“Provides modest, momentary entertainment…”

by Steve Pulaski

Remaking the 1960 Western The Magnificent Seven – which was already, in itself, a remake of the classic Akira Kurosawa epic Seven Samurai – and ballooning its budget into a nine-figure blockbuster at the dawn of fall is a bigger gamble than people might think. American audiences have shrugged off Westerns similar to how the heroes in the very same Westerns shrug off the idea that they could be killed in the very same split-second where they would and often kill someone else by way of a quick and lucky shot. One could argue that doing both – making a Western and being the hero of one – takes about the same level of courage.

Antoine Fuqua’s Magnificent Seven is actually a fairly entertaining time at the movies, combining trademark genre-conventions and tying them together with a strong action sequence at the end, even if pesky qualms do surface and detract from the overall product. In true Western fashion, the slender plot involves a group of seven outlaws and societal rejects standing up to a despicable capitalist known as Bartholomew Bogue (Peter Sarsgaard), who plans to take over the sleepy town of Rose Creek in post-Civil War America.

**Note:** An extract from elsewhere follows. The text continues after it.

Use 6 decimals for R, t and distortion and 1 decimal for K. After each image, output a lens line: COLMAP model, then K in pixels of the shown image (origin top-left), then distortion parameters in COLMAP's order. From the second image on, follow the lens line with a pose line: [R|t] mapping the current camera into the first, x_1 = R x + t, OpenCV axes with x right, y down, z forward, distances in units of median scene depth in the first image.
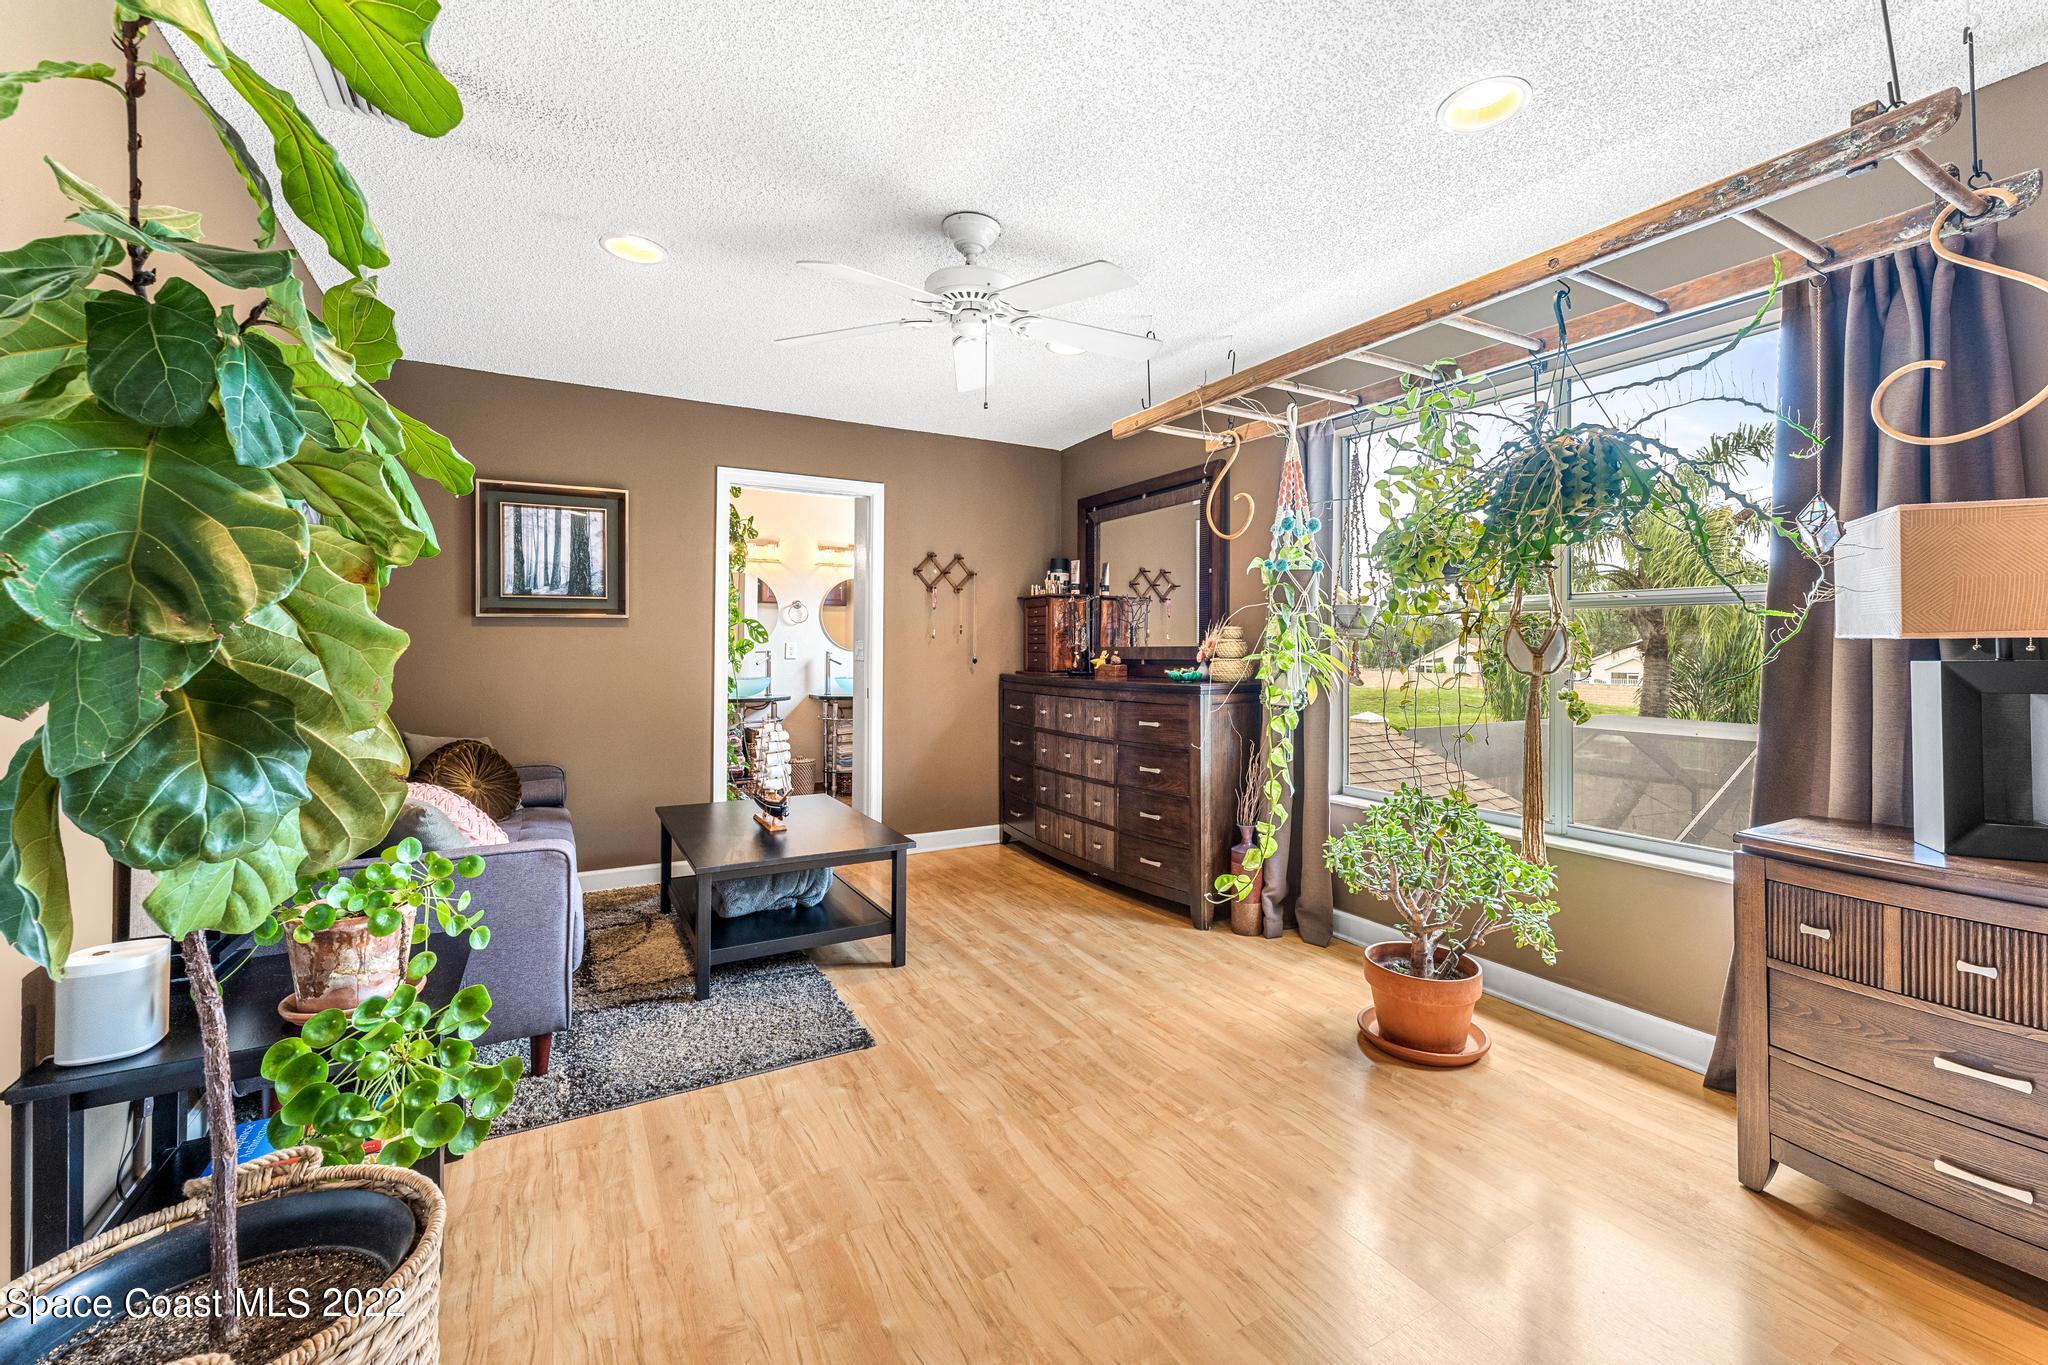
lens RADIAL K [[819.8, 0, 1019.6], [0, 819.8, 643.5], [0, 0, 1]] dist [0.002793, -0.000630]
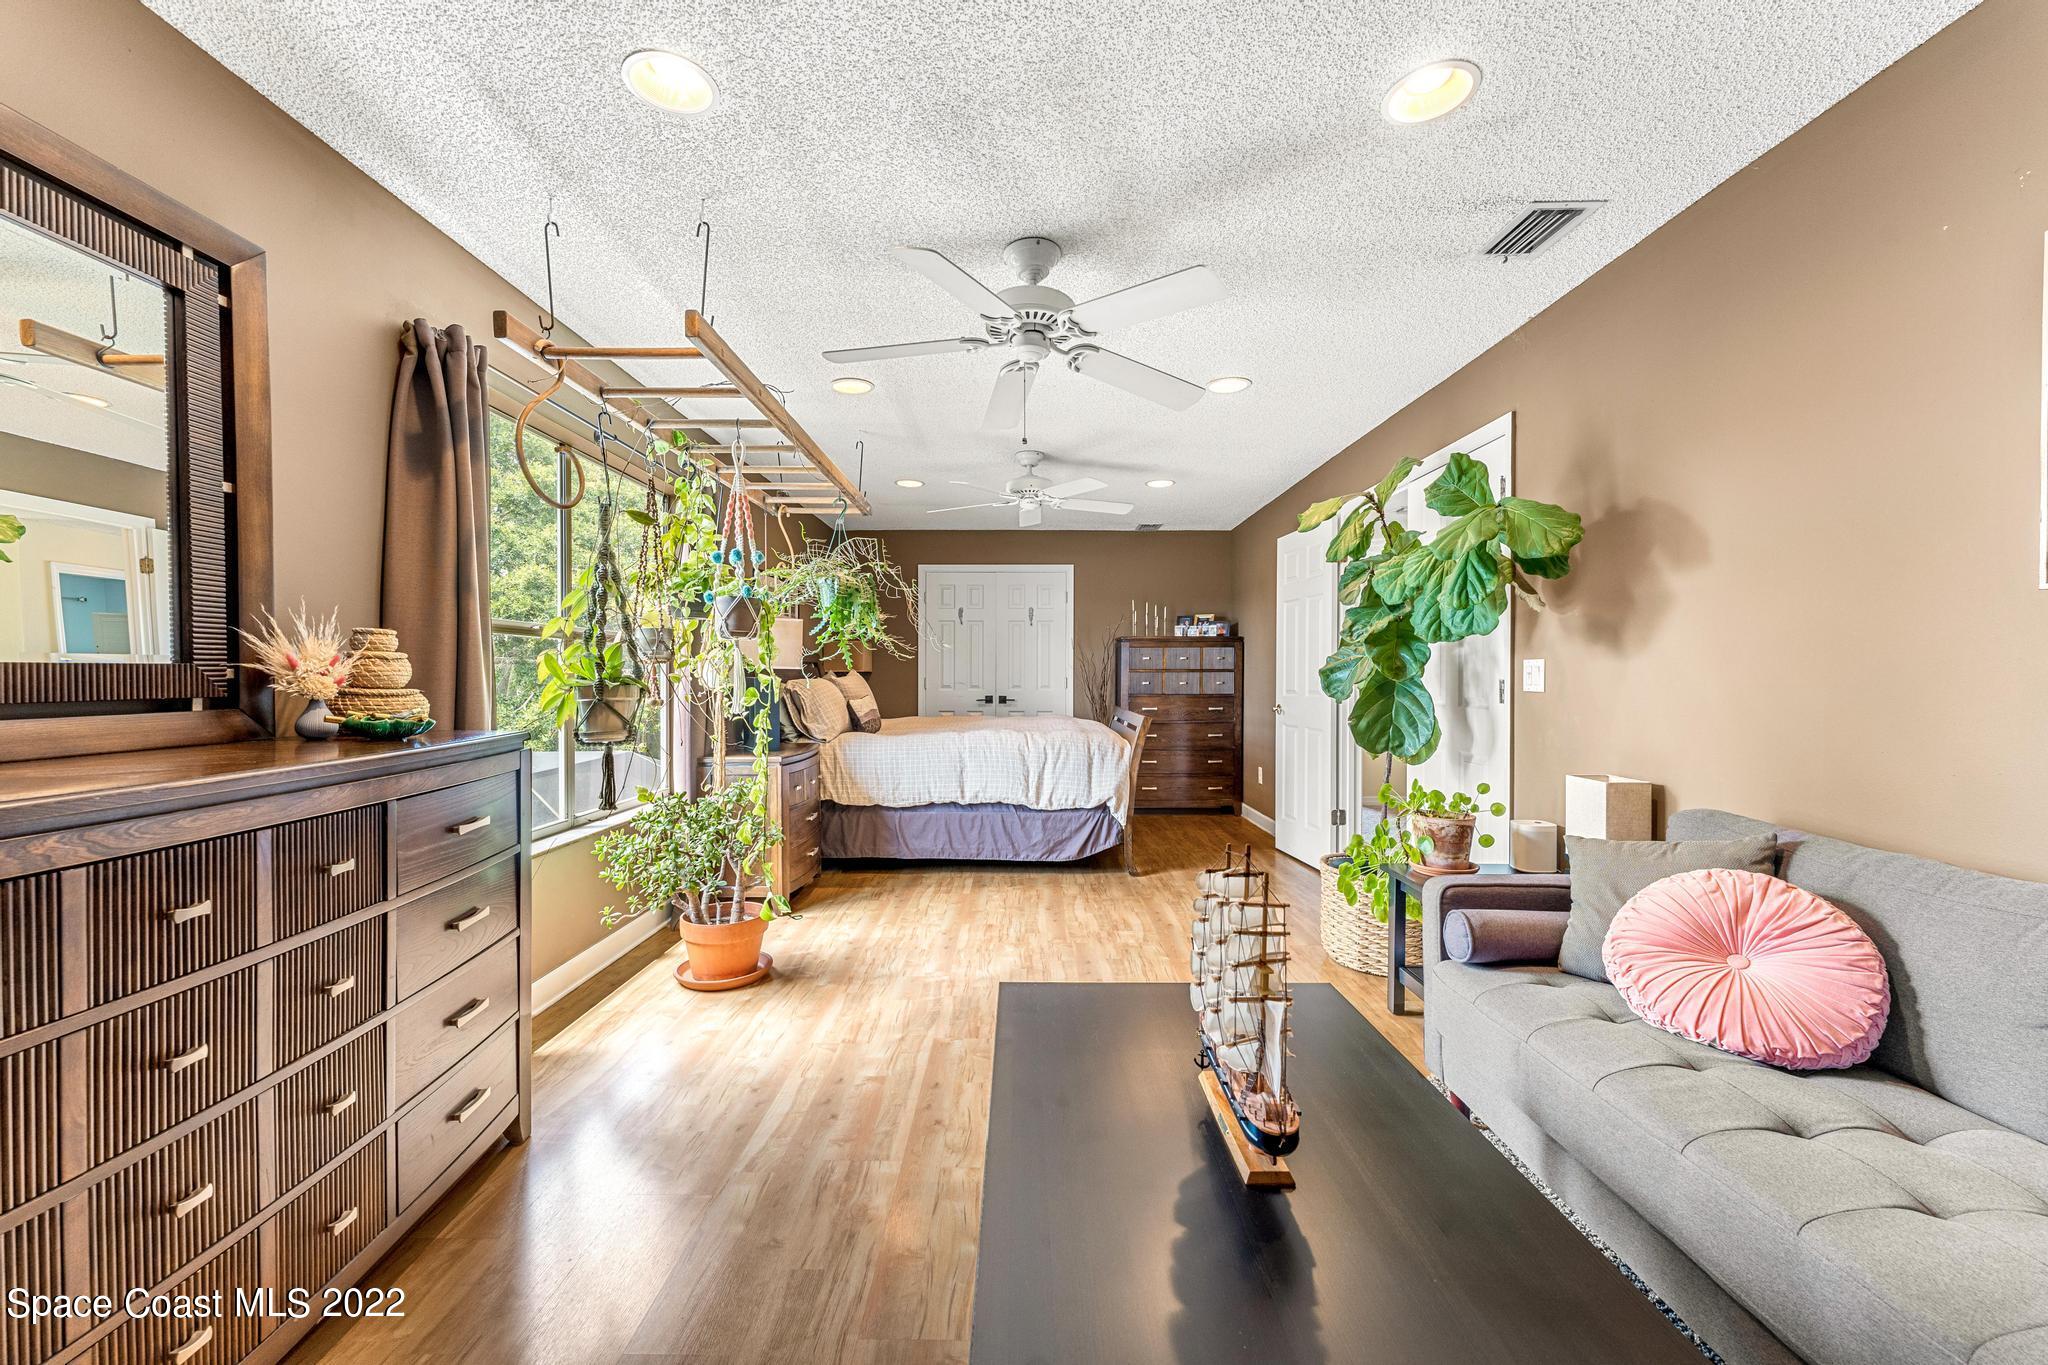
lens RADIAL K [[819.8, 0, 1026.8], [0, 819.8, 684.6], [0, 0, 1]] dist [0.002793, -0.000630]
pose [[-0.875530, -0.009333, 0.483073, -0.436477], [-0.006502, 0.999950, 0.007536, 0.011283], [-0.483120, 0.003457, -0.875548, 1.512746]]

The band of outlaws is led by a bounty hunter named Sam Chisolm (Denzel Washington) and assisted by the likes of slickster gambler Josh Faraday (Chris Pratt), a skilled sharpshooter and petty gambler Goodnight Robicheaux (Ethan Hawke), an elderly tracker Jack Horne (Vincent D’Onofrio), a Mexican outlaw Vasquez (Manuel Garcia-Rulfo), a Comanche warrior known as “Red Harvest” (Martin Sensmeier), and the quiet assassin Billy Rocks (Byung-hun Lee), my personal favorite character in the film.

The Magnificent Seven
Directed by
Antoine Fuqua
Cast
Denzel Washington, Chris Pratt, Ethan Hawke
Release Date
23 September 2016
Steve’s Grade: C+


The characters vary across the board, from pretty stereotypical Western archetypes to more intelligent, reserved characters that honor the traditional genre-code of conveying their emotions and ideas with minimal spoken words and more body language. Billy Rocks is the one who embodies this trait more than any of the others and manages to be the best, most interesting character because of it. While “Red Harvest” comes close, he can’t match the true enigmatic personality of the often-silent and laidback Rocks due to his insistence on spouting out some sort of quirky, racially charged jab whenever he gets the chance. Rocks is steadfast in his approach and meticulously accurate in his attacks by way of blunt-force. He’s a fascinating soul.

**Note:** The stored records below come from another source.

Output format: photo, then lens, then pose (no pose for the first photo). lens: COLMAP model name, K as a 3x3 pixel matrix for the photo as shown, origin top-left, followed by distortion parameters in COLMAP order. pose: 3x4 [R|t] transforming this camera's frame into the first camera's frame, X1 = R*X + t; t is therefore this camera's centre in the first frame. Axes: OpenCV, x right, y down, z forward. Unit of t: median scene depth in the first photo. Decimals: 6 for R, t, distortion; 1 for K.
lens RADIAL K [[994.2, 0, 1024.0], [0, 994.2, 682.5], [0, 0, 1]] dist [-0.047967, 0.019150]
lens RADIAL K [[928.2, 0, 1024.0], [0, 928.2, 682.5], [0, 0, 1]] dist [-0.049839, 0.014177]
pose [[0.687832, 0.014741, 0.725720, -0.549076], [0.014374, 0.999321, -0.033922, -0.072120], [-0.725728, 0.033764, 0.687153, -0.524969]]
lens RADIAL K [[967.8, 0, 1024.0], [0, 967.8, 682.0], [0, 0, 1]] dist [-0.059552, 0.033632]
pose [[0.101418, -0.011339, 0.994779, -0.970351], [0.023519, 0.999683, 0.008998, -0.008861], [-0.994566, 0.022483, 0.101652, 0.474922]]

Make no mistake, Denzel Washington, Chris Pratt, and Ethan Hawke alone are all worth the price of admission, as they all subvert themselves in a sense by carrying a very particular and eclectic genre in the modern day, while D’Onofrio and Garcia-Rulfo make themselves work effectively as well. But nobody matches the true kind of grace and charm that Lee does, nor his character. I would’ve loved the film to play by his quieter tune.

With that being said, the only other real glaring enemy of The Magnificent Sevenis its PG-13 rating, handicapping much of the period-appropriate profanity, violence, and possibly any kind of romance. While the violence is graphic enough to prove, yet again, that the MPAA will never award a film an R-rating based on violence alone, it does still seem unsatisfying in how sterile some of the shootouts are (consider the scene where Josh cleanly takes off a hearty chunk of some schmuck’s ear leaving a stunningly absent blood-trail).

But the long-term memorable qualities of The Magnificent Seven are indeed few and far between as is; for what it’s worth, though it’s stunningly robbed from any kind of stylistic flair in a cinematographical or directorial sense and is, once again, handicapped by its rating, it provides modest, momentary entertainment and shows us that it’s one of the summer blockbusters that showed up tardy to the party.